Past Experience, If Not Forgotten, Is a Guide for the Future.

过去的事情不能忘记,它可作为以后行事的借鉴。“前事”即过去的事,亦即历史;“后事”即后来的事,亦即现在和未来;“师”即效法、借鉴。其深层含义在于提醒人们要从历史中吸取经验教训,以此作为后来的参照或借鉴。中国古代注重修史,史学空前发达,为的就是总结前代治国理政的成败得失,叙述历史人物特别是帝王与执政官员个人言行的是非善恶,对当代和后世起到警示与借鉴的作用。

This concept is meant to remind people of the need to learn from past experience and make it a guide for the future. In ancient China great importance was attached to writing history and thus historiography experienced great progress. It was so designed as to review the successes and failures of previous dynasties and recount the good and evil in historical figures, especially sovereigns and officials, in order to provide a warning or a guide for the future.

引例 Citations:

◎臣观成事,闻往古,天下之美同,臣主之权均之能美,未之有也。前事之不忘,后事之师。(《战国策·赵策一》)

(我考察古往今来发生的事情,[发现]普天之下美的东西总是相同的,但臣下与君主权势均等而能和美相处的,[这种事情]从来也没出现过。过去的事情不能忘记,它可作为以后行事的借鉴。)

* _任务说明_
• A. 请把给定文本中从“This concept is”开始、一直到“事情不能忘记,它可作为以后行事的借鉴。)”为止的部分原样抄写下来。
• B. 给定文本的中文部分用引号标出并逐一解释了几个词语，列出这些词语及文中给出的释义。

* _提取材料_
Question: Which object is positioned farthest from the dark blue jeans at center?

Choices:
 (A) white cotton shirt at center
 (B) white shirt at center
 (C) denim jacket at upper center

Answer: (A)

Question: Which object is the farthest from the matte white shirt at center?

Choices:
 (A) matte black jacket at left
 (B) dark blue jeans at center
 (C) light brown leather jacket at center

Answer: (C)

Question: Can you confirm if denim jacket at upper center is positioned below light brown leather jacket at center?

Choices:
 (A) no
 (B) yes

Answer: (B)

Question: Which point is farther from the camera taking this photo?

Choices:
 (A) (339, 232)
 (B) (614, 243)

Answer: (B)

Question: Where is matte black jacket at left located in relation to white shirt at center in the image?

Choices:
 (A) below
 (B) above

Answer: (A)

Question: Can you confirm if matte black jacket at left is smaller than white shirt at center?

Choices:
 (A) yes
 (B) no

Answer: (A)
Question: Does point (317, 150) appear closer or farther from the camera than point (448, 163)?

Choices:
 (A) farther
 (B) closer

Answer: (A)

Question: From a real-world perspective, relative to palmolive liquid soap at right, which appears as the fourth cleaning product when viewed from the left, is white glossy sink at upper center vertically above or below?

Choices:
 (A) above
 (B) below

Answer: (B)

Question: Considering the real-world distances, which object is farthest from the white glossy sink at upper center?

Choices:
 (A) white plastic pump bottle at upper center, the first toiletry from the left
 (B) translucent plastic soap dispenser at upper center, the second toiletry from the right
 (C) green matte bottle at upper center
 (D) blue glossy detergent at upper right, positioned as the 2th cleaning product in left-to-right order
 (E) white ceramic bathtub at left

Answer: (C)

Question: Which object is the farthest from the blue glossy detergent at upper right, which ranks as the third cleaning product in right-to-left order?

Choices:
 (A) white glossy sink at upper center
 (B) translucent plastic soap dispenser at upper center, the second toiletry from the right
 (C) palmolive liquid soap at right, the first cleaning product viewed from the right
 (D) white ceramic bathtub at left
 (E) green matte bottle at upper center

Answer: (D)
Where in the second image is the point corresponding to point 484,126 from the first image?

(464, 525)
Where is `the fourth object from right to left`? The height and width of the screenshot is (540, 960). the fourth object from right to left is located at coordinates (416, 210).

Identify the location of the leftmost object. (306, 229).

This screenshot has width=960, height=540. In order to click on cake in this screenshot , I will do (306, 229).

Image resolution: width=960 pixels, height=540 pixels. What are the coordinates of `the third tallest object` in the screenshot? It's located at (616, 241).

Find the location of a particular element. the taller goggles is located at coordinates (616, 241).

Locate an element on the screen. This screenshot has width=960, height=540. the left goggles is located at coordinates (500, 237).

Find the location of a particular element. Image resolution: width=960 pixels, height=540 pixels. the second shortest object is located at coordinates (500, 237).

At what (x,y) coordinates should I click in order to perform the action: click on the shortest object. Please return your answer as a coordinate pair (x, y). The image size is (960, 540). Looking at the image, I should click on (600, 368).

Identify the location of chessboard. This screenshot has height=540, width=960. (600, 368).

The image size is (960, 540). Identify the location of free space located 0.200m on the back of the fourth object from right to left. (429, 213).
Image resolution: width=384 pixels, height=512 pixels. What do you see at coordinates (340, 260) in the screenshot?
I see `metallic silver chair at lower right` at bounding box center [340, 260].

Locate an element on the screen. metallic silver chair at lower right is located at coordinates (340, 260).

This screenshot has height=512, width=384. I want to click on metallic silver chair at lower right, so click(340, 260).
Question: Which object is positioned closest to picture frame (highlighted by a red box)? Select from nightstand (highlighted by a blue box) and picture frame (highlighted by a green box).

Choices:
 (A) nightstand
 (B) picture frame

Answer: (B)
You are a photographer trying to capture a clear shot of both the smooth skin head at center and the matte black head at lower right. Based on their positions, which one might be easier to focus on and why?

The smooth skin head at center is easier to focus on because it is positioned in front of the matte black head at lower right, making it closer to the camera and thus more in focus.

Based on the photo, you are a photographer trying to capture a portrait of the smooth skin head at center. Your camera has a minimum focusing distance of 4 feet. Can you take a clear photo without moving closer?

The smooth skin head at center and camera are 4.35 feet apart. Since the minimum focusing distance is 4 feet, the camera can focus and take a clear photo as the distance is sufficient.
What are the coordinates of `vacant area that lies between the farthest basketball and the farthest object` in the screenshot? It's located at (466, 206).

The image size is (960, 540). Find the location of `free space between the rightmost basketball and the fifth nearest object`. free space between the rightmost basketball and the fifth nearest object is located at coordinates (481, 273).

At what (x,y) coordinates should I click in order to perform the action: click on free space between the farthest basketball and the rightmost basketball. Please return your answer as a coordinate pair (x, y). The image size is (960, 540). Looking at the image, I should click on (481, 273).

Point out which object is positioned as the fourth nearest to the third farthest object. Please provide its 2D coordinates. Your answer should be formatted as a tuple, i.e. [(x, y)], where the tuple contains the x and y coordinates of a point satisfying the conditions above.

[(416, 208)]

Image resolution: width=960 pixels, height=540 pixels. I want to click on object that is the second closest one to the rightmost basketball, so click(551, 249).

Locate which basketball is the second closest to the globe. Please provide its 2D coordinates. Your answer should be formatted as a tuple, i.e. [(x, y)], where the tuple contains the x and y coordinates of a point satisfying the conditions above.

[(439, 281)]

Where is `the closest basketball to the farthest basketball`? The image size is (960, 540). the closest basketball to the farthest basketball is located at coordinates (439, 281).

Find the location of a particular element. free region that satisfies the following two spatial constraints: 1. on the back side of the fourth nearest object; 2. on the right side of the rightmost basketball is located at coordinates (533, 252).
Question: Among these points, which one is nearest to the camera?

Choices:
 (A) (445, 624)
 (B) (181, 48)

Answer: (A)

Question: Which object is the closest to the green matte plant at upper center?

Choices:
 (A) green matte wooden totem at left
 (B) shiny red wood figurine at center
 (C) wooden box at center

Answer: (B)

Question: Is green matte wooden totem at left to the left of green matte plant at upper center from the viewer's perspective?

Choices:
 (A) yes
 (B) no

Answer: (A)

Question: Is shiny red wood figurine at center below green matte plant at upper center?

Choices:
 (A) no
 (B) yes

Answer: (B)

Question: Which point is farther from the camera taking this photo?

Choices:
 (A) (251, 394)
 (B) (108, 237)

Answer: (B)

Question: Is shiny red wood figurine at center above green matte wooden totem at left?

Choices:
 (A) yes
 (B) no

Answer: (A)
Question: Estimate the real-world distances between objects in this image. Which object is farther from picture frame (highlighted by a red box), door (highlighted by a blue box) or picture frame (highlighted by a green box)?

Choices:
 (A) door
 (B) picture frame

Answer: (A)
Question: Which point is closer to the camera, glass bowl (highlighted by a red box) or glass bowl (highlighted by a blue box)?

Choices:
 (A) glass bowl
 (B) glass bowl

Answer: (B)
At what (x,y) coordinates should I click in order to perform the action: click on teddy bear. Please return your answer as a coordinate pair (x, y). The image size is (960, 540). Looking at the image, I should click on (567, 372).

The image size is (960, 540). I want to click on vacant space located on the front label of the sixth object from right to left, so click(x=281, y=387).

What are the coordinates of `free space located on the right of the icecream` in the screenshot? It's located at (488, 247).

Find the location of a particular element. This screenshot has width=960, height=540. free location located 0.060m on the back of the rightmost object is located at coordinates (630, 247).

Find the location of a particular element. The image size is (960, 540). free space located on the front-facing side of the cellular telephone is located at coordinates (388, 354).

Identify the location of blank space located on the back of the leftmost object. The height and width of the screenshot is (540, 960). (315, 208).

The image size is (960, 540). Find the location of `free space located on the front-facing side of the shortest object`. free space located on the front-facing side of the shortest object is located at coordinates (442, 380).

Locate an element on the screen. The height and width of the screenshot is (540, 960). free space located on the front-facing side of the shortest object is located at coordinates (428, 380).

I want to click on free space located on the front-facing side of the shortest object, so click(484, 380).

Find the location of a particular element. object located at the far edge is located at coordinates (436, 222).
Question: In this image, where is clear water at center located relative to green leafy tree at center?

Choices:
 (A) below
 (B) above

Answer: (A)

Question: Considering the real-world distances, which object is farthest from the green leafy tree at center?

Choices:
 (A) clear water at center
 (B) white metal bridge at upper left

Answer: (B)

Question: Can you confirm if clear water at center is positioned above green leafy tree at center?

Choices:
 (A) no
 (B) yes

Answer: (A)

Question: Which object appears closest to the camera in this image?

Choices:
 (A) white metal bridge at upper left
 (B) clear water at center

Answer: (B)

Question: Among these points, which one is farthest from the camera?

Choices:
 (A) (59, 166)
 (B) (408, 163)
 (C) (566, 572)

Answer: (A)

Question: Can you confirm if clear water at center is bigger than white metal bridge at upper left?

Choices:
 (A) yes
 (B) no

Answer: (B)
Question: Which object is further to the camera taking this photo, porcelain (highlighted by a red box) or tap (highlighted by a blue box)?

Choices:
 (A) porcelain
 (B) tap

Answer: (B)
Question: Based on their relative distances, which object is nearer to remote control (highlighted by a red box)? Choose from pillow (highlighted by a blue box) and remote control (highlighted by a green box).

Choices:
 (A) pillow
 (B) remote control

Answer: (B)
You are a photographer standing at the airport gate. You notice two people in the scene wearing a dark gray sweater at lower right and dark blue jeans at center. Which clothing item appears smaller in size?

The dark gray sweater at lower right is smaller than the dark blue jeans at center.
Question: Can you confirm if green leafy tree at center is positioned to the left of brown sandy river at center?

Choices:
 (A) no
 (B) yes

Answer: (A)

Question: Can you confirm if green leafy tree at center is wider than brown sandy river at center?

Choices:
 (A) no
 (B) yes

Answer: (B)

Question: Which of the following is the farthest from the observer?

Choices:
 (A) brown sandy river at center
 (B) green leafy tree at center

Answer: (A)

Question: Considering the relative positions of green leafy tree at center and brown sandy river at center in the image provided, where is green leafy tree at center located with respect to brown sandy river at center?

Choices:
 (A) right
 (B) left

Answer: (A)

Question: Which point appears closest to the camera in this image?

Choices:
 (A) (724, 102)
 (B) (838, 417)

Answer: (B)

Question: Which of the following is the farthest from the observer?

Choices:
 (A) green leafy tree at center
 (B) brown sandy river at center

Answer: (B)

* _任务结果_
• A.
This concept is meant to remind people of the need to learn from past experience and make it a guide for the future. In ancient China great importance was attached to writing history and thus historiography experienced great progress. It was so designed as to review the successes and failures of previous dynasties and recount the good and evil in historical figures, especially sovereigns and officials, in order to provide a warning or a guide for the future.

引例 Citations:

◎臣观成事,闻往古,天下之美同,臣主之权均之能美,未之有也。前事之不忘,后事之师。(《战国策·赵策一》)

(我考察古往今来发生的事情,[发现]普天之下美的东西总是相同的,但臣下与君主权势均等而能和美相处的,[这种事情]从来也没出现过。过去的事情不能忘记,它可作为以后行事的借鉴。)

• B.
前事：过去的事，亦即历史
后事：后来的事，亦即现在和未来
师：效法、借鉴